DATA SUPPLIED section start
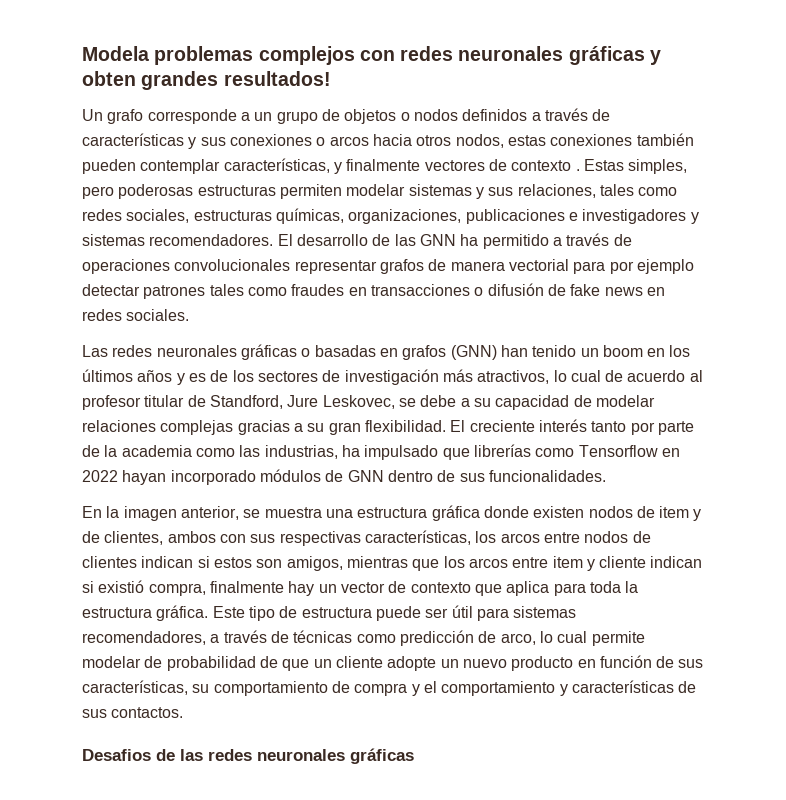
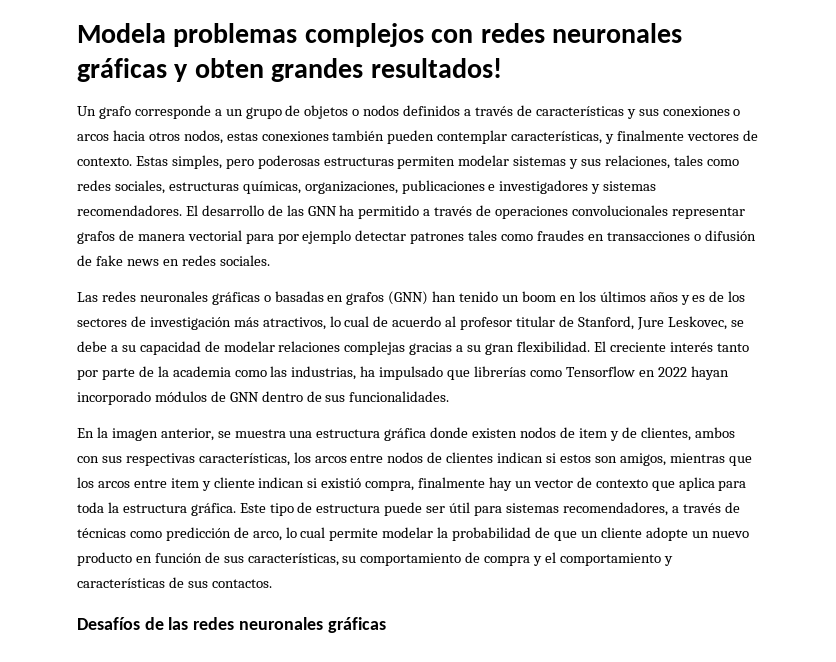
[511,160,580,171] contexto . -> [77,157,132,166] contexto.
[209,395,283,409] Standford, -> [577,316,634,330] Stanford,
[144,656,163,668] de -> [437,527,449,538] la
[82,749,151,761] Desafios -> [77,617,140,630] Desafíos

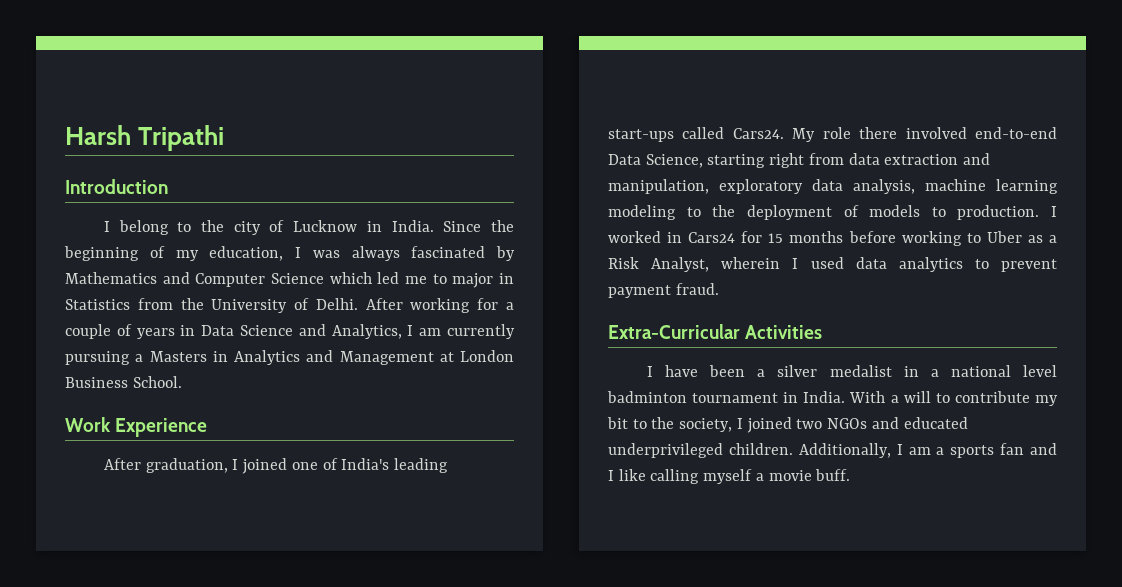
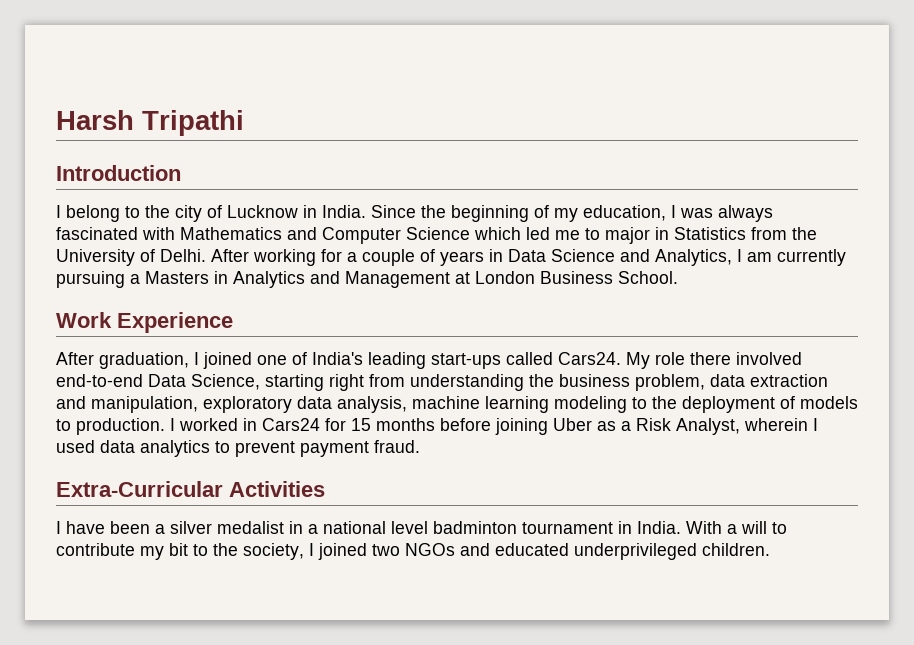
[496,246,515,261] by -> [142,227,175,240] with
(844, 159) none -> [410,374,705,391] understanding the business problem,
[901,231,981,246] working to -> [495,418,548,435] joining
[798,443,1057,458] [608,469,851,484] Additionally, I am a sports fan and I like calling myself a movie buff. -> (770, 549) none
DATA SUPPLIED section end
:: WHAT YOU WILL DO ::
Nothing but the lines from the one holding "[496,246,515,261] by ->" through the end of the listing above should appear, each exactly as given.

:: EXERCISE OUTPUT ::
[496,246,515,261] by -> [142,227,175,240] with
(844, 159) none -> [410,374,705,391] understanding the business problem,
[901,231,981,246] working to -> [495,418,548,435] joining
[798,443,1057,458] [608,469,851,484] Additionally, I am a sports fan and I like calling myself a movie buff. -> (770, 549) none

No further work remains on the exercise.